The problem
Extract each line from the entries below that has the string "lines" in it.

The records
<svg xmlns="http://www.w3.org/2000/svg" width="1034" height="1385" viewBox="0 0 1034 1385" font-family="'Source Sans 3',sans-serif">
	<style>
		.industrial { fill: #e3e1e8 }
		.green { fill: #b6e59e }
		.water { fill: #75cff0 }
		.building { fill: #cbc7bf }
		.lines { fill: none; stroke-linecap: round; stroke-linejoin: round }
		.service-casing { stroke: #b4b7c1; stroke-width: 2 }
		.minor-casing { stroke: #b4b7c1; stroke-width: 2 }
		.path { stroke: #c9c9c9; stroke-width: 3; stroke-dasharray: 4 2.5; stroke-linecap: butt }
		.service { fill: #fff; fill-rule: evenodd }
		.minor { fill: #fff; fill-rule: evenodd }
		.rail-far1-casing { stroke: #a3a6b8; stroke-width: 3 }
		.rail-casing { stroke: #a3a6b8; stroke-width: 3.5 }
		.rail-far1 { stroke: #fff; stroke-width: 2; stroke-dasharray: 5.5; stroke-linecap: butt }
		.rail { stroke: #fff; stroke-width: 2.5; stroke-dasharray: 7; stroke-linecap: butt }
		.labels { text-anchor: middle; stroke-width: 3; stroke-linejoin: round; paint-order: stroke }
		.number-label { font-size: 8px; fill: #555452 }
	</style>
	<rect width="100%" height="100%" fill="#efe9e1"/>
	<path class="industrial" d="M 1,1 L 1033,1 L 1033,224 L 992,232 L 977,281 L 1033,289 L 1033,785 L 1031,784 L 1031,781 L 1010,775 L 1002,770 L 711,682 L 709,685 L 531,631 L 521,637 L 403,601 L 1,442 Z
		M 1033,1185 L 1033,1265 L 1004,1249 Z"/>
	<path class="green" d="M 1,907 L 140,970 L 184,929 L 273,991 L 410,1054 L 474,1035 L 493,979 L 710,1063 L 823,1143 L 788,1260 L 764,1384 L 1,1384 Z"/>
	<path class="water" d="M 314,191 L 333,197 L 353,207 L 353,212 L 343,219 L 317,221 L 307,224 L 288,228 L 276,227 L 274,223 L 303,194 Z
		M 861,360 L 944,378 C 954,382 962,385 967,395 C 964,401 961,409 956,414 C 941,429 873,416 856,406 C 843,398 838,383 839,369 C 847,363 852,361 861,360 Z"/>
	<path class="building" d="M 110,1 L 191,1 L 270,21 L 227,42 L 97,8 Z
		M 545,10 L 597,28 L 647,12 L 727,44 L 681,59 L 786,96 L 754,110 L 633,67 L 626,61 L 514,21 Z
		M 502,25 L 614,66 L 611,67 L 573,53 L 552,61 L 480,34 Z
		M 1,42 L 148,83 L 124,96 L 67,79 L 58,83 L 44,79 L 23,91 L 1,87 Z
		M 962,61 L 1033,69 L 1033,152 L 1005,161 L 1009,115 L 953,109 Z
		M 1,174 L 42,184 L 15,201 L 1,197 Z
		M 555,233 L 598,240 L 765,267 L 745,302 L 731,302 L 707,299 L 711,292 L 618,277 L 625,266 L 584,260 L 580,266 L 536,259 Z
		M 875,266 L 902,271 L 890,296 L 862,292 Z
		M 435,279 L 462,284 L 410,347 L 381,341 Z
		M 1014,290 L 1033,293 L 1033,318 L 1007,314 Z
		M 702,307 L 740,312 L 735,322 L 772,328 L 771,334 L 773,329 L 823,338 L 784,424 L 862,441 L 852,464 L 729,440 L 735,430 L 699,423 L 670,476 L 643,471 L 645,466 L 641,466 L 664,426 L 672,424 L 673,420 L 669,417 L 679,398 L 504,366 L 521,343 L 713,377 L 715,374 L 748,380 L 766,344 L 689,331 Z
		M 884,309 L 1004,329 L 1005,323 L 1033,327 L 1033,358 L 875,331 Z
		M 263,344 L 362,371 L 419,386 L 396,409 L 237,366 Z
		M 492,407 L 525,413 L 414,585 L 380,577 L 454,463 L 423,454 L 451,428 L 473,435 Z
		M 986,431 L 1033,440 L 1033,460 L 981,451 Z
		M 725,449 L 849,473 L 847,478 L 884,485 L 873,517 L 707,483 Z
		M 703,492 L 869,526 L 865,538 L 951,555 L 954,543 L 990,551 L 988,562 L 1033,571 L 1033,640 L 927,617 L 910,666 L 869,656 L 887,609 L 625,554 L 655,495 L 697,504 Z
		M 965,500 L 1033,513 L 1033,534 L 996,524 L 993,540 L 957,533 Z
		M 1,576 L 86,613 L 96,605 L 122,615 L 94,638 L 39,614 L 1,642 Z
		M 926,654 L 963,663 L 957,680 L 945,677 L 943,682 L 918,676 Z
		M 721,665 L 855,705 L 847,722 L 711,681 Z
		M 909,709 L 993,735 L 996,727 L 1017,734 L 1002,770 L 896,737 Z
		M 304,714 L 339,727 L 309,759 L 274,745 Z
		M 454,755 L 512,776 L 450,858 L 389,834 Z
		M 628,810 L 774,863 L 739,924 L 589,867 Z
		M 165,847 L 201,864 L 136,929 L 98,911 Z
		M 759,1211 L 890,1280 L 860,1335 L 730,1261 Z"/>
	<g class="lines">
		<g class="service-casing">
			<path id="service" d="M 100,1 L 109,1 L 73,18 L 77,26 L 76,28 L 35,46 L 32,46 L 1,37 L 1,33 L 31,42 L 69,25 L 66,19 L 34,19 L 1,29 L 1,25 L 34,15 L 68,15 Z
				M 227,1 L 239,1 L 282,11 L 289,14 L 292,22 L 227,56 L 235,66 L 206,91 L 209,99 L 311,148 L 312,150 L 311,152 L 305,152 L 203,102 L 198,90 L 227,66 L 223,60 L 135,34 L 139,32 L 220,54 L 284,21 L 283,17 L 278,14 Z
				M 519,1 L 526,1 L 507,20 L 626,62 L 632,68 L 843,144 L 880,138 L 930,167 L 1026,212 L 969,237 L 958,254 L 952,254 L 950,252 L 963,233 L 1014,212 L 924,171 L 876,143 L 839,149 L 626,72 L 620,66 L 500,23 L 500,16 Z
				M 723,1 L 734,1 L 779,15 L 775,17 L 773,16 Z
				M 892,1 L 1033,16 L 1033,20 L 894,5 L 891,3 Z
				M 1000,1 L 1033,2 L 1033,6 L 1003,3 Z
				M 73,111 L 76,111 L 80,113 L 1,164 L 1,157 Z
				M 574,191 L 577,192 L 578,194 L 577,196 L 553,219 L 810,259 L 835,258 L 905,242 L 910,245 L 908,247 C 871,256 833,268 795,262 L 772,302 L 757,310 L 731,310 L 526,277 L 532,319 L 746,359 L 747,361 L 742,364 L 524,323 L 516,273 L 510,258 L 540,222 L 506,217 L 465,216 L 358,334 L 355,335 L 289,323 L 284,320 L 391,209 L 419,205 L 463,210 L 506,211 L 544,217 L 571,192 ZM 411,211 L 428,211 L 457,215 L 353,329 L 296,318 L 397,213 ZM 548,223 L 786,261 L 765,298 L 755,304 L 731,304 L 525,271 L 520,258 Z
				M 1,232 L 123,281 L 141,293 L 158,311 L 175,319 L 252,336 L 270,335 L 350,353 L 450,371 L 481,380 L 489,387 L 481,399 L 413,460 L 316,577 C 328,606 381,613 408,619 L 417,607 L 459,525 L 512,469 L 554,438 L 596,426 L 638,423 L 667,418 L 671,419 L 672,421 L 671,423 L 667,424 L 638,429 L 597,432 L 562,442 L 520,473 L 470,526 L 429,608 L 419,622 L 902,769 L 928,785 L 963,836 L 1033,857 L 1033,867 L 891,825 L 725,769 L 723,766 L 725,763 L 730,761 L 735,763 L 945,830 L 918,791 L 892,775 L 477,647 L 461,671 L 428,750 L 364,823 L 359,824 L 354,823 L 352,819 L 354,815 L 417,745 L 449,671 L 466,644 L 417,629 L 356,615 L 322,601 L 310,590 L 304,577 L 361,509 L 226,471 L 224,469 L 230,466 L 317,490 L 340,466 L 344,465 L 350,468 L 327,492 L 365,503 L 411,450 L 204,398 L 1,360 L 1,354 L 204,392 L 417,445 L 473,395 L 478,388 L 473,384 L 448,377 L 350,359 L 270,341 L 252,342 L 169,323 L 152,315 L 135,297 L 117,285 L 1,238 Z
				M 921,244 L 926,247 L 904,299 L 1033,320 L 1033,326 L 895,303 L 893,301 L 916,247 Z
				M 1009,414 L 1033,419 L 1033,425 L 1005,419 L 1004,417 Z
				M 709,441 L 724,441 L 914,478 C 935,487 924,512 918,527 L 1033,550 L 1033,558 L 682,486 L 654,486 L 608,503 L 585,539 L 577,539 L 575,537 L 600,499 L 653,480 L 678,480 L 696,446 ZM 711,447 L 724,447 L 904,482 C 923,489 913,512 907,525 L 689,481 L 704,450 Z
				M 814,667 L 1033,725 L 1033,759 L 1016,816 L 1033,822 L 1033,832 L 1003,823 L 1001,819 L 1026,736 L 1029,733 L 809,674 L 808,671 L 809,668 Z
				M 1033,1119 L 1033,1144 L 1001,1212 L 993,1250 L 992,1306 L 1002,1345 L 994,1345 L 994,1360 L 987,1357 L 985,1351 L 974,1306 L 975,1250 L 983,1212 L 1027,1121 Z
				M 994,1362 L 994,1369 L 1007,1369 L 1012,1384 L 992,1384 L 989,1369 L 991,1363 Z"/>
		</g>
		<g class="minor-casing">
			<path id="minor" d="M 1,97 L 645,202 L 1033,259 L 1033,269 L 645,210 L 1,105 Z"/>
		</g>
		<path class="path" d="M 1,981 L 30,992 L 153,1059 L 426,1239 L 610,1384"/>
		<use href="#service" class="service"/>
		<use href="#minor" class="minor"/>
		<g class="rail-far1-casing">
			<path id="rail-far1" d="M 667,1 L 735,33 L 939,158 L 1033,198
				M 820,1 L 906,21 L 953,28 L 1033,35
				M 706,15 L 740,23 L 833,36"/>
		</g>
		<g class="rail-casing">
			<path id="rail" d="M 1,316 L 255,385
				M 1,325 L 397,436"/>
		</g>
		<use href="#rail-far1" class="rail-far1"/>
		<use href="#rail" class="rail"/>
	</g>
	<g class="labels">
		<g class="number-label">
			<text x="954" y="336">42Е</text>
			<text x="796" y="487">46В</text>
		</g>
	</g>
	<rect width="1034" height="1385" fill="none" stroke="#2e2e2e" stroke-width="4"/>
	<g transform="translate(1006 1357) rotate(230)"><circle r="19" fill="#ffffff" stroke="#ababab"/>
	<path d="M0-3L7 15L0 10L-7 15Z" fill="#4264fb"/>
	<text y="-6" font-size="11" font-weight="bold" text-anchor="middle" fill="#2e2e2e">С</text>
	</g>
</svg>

Answer box
		.lines { fill: none; stroke-linecap: round; stroke-linejoin: round }
	<g class="lines">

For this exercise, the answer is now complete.